**Source records**

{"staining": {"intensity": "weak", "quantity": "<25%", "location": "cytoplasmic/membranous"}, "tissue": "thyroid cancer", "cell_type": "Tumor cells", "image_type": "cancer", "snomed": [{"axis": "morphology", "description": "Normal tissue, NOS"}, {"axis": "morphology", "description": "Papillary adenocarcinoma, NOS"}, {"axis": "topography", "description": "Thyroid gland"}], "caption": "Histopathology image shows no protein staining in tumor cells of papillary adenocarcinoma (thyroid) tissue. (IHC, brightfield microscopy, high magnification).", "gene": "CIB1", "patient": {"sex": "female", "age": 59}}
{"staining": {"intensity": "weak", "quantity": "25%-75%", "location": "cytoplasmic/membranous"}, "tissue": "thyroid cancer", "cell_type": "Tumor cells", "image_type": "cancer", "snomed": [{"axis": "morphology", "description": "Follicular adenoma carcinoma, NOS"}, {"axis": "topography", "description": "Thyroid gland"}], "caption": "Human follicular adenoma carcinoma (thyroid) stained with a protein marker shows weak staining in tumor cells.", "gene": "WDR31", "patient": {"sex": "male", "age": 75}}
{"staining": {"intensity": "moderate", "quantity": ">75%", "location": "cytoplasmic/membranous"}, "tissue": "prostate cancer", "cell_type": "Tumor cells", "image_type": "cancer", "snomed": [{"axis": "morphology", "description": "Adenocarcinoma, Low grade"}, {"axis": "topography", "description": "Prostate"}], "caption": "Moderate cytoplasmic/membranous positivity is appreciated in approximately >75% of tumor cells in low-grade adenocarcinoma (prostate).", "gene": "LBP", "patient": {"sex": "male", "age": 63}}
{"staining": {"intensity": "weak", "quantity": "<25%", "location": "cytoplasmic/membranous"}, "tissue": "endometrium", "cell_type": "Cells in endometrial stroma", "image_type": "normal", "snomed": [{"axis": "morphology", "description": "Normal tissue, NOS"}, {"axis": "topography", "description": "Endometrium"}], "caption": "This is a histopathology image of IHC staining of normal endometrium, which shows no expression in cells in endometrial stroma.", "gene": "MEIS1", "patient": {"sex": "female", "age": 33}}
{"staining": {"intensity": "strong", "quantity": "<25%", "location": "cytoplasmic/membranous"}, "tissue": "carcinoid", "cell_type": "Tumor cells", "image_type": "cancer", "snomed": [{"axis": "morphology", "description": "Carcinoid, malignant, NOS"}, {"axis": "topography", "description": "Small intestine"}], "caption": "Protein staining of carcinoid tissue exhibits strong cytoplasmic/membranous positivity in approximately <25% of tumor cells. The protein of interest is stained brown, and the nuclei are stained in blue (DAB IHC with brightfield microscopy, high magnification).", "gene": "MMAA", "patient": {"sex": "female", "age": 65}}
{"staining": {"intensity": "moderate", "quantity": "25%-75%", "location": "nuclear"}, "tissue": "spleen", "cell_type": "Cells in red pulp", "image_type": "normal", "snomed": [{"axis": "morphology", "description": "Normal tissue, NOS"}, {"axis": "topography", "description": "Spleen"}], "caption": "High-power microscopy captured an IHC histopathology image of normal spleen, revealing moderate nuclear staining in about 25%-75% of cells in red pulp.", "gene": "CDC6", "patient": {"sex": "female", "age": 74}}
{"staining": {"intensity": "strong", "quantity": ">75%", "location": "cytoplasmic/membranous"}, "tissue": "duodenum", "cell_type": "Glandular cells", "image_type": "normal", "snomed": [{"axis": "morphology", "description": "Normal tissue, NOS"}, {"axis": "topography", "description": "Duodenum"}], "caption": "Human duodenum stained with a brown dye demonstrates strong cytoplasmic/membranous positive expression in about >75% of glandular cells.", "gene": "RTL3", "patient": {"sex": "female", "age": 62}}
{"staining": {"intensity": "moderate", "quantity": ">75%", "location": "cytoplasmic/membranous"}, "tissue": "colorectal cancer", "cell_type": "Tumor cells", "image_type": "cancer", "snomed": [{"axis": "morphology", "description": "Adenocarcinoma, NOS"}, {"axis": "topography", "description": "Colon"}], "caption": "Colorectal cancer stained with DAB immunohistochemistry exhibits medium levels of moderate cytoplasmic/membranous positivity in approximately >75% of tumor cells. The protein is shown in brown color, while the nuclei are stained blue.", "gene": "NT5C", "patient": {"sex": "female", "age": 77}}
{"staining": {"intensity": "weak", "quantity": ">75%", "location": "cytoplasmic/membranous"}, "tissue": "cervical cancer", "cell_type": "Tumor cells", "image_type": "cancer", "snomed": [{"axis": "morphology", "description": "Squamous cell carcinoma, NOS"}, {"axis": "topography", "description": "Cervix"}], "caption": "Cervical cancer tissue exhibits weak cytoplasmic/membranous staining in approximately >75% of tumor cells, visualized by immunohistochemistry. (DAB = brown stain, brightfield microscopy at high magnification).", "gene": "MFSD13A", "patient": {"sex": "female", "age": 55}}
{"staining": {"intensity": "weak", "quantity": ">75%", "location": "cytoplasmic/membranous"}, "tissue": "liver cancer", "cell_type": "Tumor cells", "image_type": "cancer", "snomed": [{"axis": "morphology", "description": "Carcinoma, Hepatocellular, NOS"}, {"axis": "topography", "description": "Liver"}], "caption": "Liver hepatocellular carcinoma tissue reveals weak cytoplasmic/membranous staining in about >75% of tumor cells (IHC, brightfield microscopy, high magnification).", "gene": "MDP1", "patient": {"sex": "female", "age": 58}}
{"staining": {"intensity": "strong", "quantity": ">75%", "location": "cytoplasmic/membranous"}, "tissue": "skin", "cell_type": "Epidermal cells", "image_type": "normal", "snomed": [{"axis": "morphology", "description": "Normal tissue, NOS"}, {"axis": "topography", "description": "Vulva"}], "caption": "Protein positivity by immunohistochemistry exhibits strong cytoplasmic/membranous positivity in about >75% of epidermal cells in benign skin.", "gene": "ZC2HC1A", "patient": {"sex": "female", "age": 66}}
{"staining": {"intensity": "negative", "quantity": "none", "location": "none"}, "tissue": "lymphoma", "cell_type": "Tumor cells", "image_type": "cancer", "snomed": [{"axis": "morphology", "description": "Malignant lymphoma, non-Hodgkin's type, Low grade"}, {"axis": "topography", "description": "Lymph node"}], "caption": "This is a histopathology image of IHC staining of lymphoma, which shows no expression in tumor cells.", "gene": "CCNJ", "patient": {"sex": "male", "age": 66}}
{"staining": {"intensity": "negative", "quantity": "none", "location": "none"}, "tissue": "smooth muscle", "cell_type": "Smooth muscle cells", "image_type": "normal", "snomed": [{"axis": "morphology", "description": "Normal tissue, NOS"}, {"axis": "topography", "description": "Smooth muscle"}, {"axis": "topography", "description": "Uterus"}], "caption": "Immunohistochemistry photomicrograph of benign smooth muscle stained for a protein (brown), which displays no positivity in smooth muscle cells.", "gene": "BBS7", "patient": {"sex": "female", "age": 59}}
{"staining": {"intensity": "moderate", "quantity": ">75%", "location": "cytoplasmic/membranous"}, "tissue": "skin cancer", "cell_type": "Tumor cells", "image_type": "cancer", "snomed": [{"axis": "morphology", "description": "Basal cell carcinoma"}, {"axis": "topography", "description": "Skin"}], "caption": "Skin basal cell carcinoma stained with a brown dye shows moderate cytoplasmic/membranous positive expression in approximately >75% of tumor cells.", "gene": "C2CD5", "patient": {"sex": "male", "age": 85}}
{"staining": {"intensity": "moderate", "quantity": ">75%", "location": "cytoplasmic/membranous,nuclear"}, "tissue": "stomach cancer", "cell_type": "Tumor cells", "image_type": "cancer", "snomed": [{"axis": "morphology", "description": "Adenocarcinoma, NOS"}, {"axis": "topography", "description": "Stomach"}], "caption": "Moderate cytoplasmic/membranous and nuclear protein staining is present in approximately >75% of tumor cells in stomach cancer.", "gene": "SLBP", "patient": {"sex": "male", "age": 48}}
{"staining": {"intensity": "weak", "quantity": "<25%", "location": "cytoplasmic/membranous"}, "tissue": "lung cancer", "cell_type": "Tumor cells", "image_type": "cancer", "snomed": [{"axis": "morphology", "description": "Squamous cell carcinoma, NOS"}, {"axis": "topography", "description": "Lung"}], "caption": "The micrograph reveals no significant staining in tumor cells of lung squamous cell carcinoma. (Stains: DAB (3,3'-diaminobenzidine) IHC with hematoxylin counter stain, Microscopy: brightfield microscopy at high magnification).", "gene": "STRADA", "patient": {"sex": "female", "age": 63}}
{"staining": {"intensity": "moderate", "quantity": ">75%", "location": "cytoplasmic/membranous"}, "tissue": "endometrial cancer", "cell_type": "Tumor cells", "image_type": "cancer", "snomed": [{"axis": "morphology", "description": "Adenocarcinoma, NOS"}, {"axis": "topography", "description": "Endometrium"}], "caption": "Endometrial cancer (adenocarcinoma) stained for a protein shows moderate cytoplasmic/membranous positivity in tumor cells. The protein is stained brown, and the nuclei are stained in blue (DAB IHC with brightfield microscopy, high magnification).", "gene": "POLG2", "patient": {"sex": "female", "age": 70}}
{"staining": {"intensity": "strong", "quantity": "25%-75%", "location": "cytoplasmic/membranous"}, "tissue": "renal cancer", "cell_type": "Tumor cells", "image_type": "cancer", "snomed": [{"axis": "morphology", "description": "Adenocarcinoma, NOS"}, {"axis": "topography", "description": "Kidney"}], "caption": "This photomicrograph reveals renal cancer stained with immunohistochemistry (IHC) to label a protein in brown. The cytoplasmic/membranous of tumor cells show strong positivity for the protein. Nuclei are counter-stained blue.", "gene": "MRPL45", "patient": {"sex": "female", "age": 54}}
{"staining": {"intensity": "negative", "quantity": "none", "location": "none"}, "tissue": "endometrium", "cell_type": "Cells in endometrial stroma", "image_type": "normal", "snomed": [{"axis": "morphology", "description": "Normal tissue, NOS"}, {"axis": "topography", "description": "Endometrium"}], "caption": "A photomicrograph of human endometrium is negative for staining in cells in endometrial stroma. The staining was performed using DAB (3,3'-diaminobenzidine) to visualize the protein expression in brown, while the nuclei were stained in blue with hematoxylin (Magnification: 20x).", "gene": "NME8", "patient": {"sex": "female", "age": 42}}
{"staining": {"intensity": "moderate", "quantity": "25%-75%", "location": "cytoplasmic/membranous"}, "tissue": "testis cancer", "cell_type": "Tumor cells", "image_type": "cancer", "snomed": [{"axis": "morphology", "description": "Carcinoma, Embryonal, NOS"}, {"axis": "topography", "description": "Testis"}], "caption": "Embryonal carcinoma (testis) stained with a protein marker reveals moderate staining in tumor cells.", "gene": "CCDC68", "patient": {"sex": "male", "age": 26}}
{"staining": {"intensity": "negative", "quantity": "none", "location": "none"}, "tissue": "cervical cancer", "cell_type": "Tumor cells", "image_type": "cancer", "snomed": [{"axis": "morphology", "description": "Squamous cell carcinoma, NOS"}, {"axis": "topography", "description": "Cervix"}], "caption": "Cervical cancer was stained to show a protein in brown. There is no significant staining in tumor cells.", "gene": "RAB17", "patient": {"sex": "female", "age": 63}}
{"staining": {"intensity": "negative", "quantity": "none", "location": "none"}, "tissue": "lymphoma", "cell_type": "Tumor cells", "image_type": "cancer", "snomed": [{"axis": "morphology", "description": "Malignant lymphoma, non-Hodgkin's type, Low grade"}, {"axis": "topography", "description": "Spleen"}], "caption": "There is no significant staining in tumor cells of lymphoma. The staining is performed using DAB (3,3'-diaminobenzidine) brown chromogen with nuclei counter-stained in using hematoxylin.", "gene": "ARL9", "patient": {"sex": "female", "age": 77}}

**What you should do**
There is a line with "photomicrograph of human" and a line with "cancer was stained" above. Copy exactly those two lines and all lines between them, with nothing else.

**Answer to this problem**
{"staining": {"intensity": "negative", "quantity": "none", "location": "none"}, "tissue": "endometrium", "cell_type": "Cells in endometrial stroma", "image_type": "normal", "snomed": [{"axis": "morphology", "description": "Normal tissue, NOS"}, {"axis": "topography", "description": "Endometrium"}], "caption": "A photomicrograph of human endometrium is negative for staining in cells in endometrial stroma. The staining was performed using DAB (3,3'-diaminobenzidine) to visualize the protein expression in brown, while the nuclei were stained in blue with hematoxylin (Magnification: 20x).", "gene": "NME8", "patient": {"sex": "female", "age": 42}}
{"staining": {"intensity": "moderate", "quantity": "25%-75%", "location": "cytoplasmic/membranous"}, "tissue": "testis cancer", "cell_type": "Tumor cells", "image_type": "cancer", "snomed": [{"axis": "morphology", "description": "Carcinoma, Embryonal, NOS"}, {"axis": "topography", "description": "Testis"}], "caption": "Embryonal carcinoma (testis) stained with a protein marker reveals moderate staining in tumor cells.", "gene": "CCDC68", "patient": {"sex": "male", "age": 26}}
{"staining": {"intensity": "negative", "quantity": "none", "location": "none"}, "tissue": "cervical cancer", "cell_type": "Tumor cells", "image_type": "cancer", "snomed": [{"axis": "morphology", "description": "Squamous cell carcinoma, NOS"}, {"axis": "topography", "description": "Cervix"}], "caption": "Cervical cancer was stained to show a protein in brown. There is no significant staining in tumor cells.", "gene": "RAB17", "patient": {"sex": "female", "age": 63}}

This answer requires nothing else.